Templated application onboarding
A small team onboarding applications one-at-a-time cannot finish a 200-application rollout in a reasonable timeline. The practical pattern is to standardize onboarding into a templated workflow (connector deployment, IdP integration, policy assignment, validation) and parallelize execution across application owners or a dedicated rollout team.
How the template is structured: Template covers connector type and placement, IdP integration configuration, policy assignment by user group, validation checklist, and cutover communication. Standard web applications onboard in hours under the template; non-web protocols take longer and benefit from a separate, parallel workstream with its own template.
Explicit long-tail application disposition
Some applications do not fit the ZTNA model. The successful pattern is to document a decision for each: continue on VPN with reduced scope, move to browser isolation for unmanaged-device access, or remediate the application. The unsuccessful pattern is to leave these decisions implicit, which produces the indefinite-VPN outcome.

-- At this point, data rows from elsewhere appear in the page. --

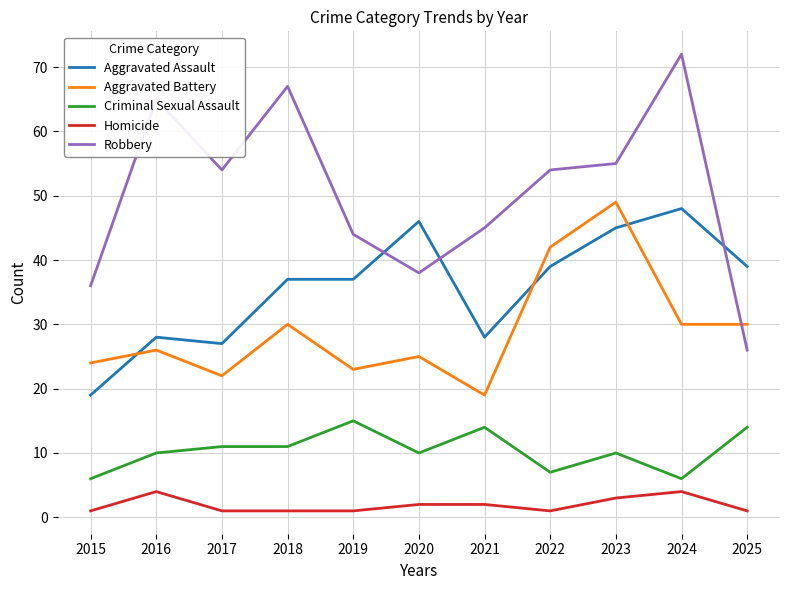

The Aggravated Assault series shows 28 at 2021. True or false?

True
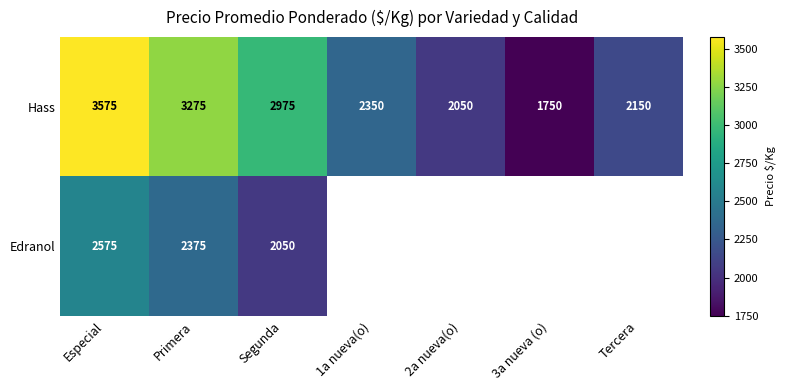

Which category has the highest value in the Hass series?

Especial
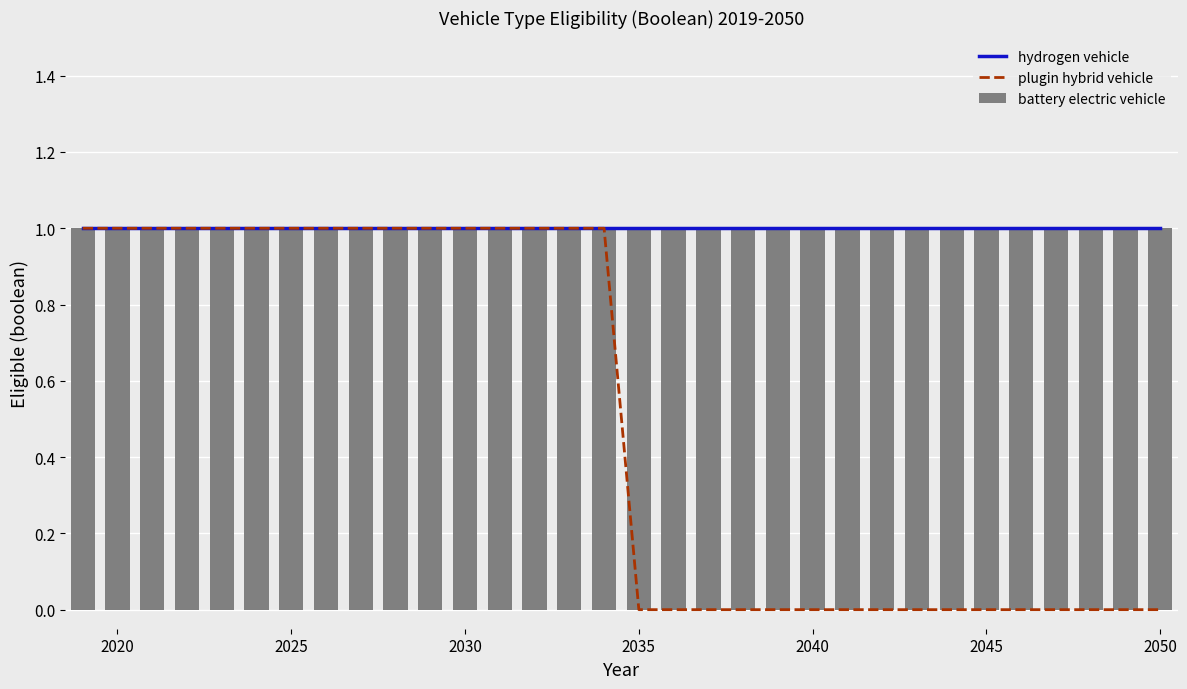

The value of hydrogen vehicle at 2045 is 2. True or false?

False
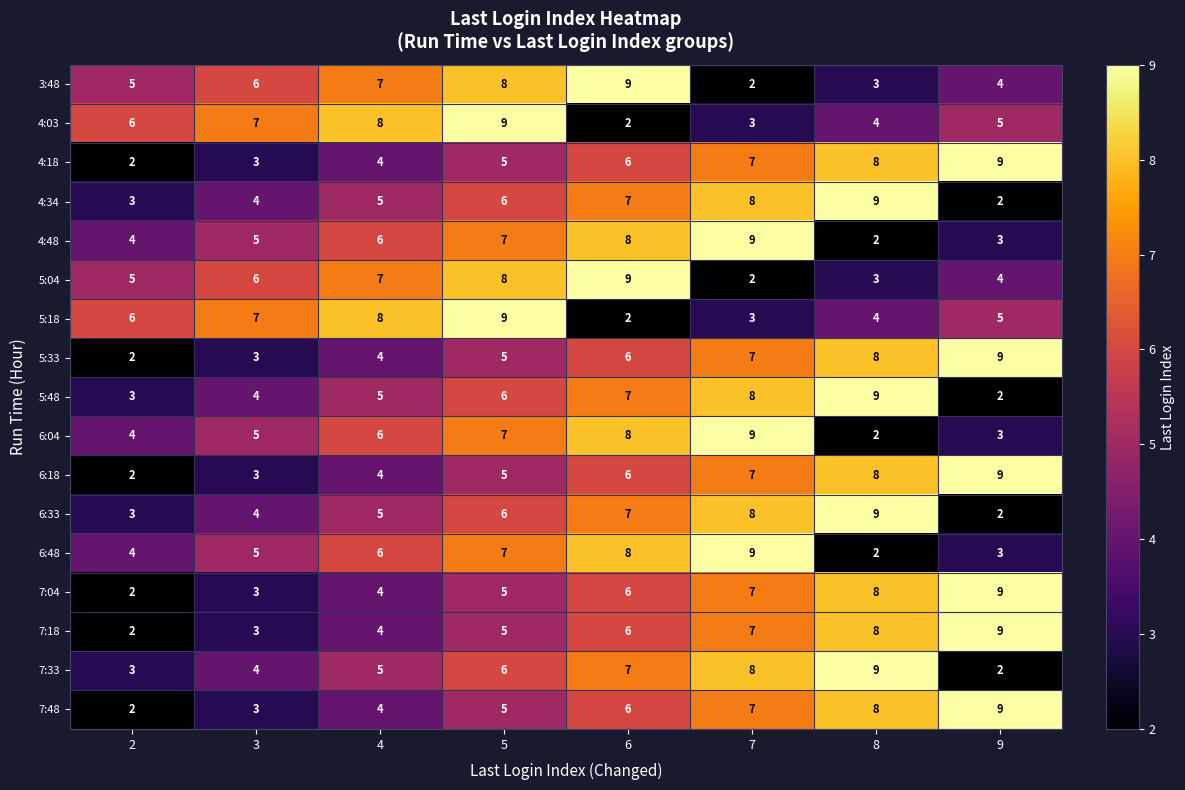

What is the highest value of the 5:33 series?

9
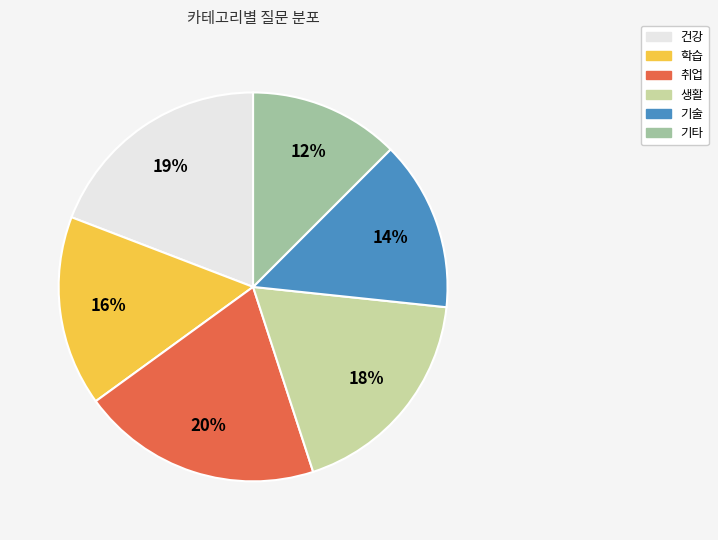

Which has a higher value, 기술 or 취업?

취업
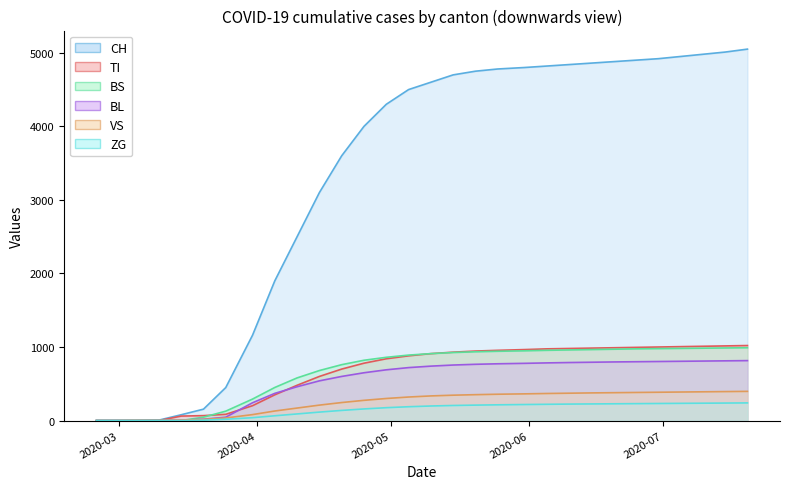

Which series has the widest spread of values?

CH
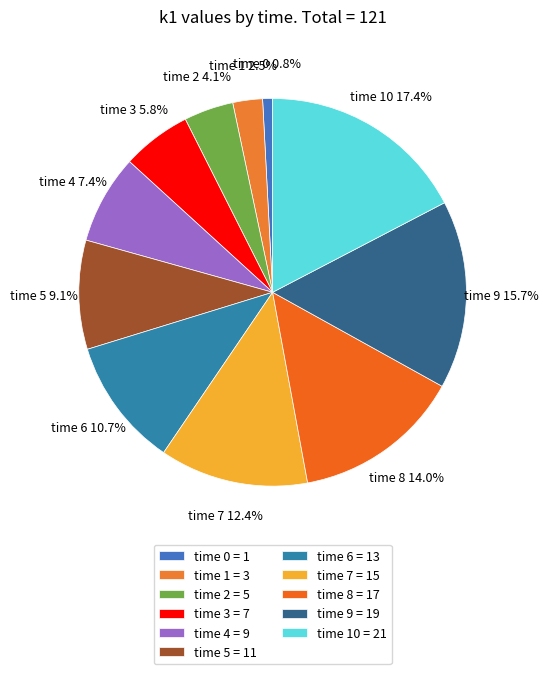

How many segments does this pie chart have?

11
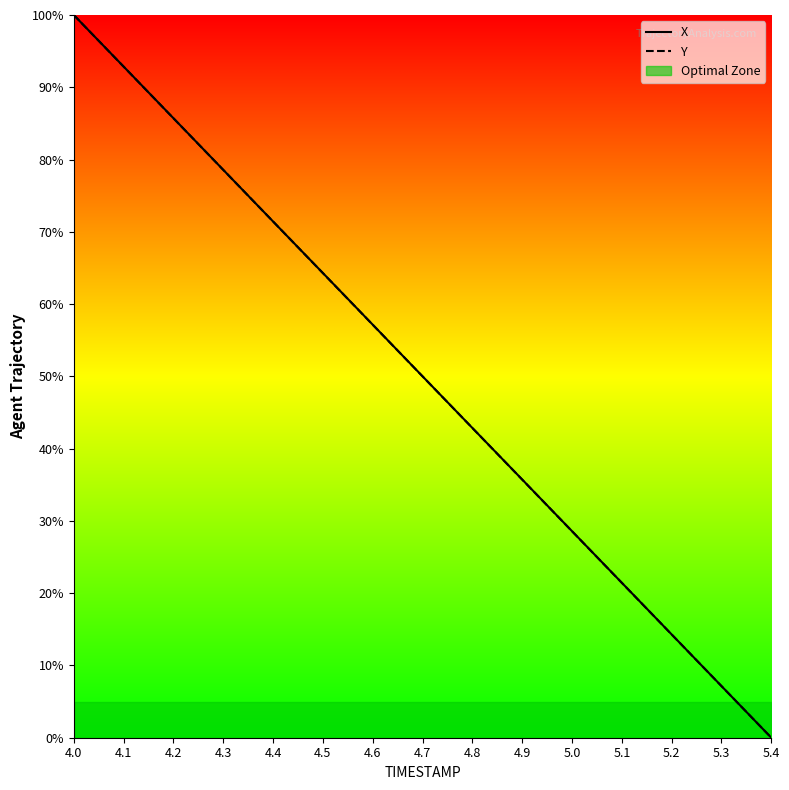

What is the average value of the X series?

50.0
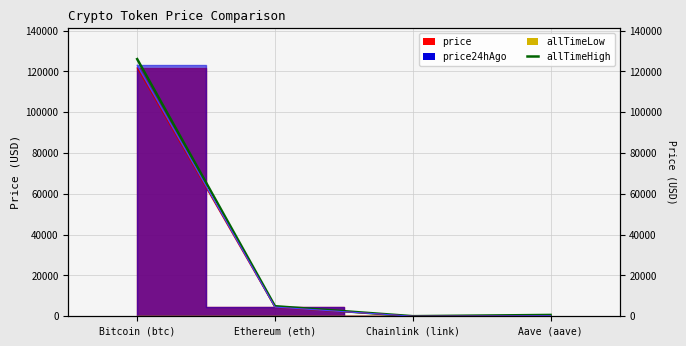

At which label is allTimeHigh closest to 63066?

Ethereum (eth)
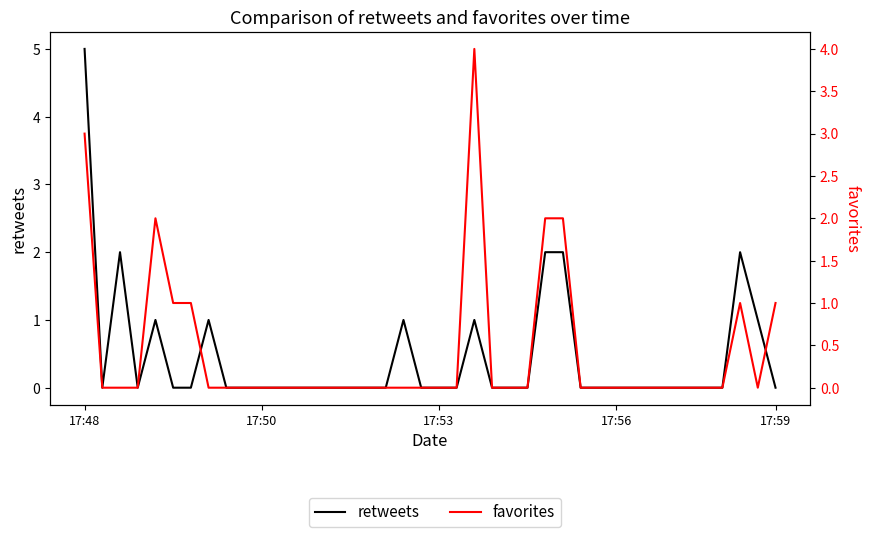

Reading left to right, transcribe all the data shown in this chart.

retweets: 5	0	2	0	1	0	0	1	0	0	0	0	0	0	0	0	0	0	1	0	0	0	1	0	0	0	2	2	0	0	0	0	0	0	0	0	0	2	1	0
favorites: 3	0	0	0	2	1	1	0	0	0	0	0	0	0	0	0	0	0	0	0	0	0	4	0	0	0	2	2	0	0	0	0	0	0	0	0	0	1	0	1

What the disposition document looks like: For each application not migrated to ZTNA, the document records the reason, the chosen alternative access path, the operational owner, and the review date. Applications scheduled for sunset or replacement are noted with target dates. This document makes VPN sunset an executable outcome rather than an aspiration; without it, the long tail wins.
Who This Guide Is For
This guide is for organizations that have already chosen a ZTNA platform (or are about to) and need to deploy it at scale. Platform comparison content is covered separately; this is the deployment reference.
Specifically designed for IT and security leaders accountable for ZTNA rollouts above 500 users, network and security architects designing the deployment plan and selecting the deployment model, operations teams owning the application onboarding workstream and post-rollout operational handoff, project sponsors who need to understand why some deployments take 90 days and others take 9 months, and organizations with active VPN sunset goals where ZTNA is the planned replacement.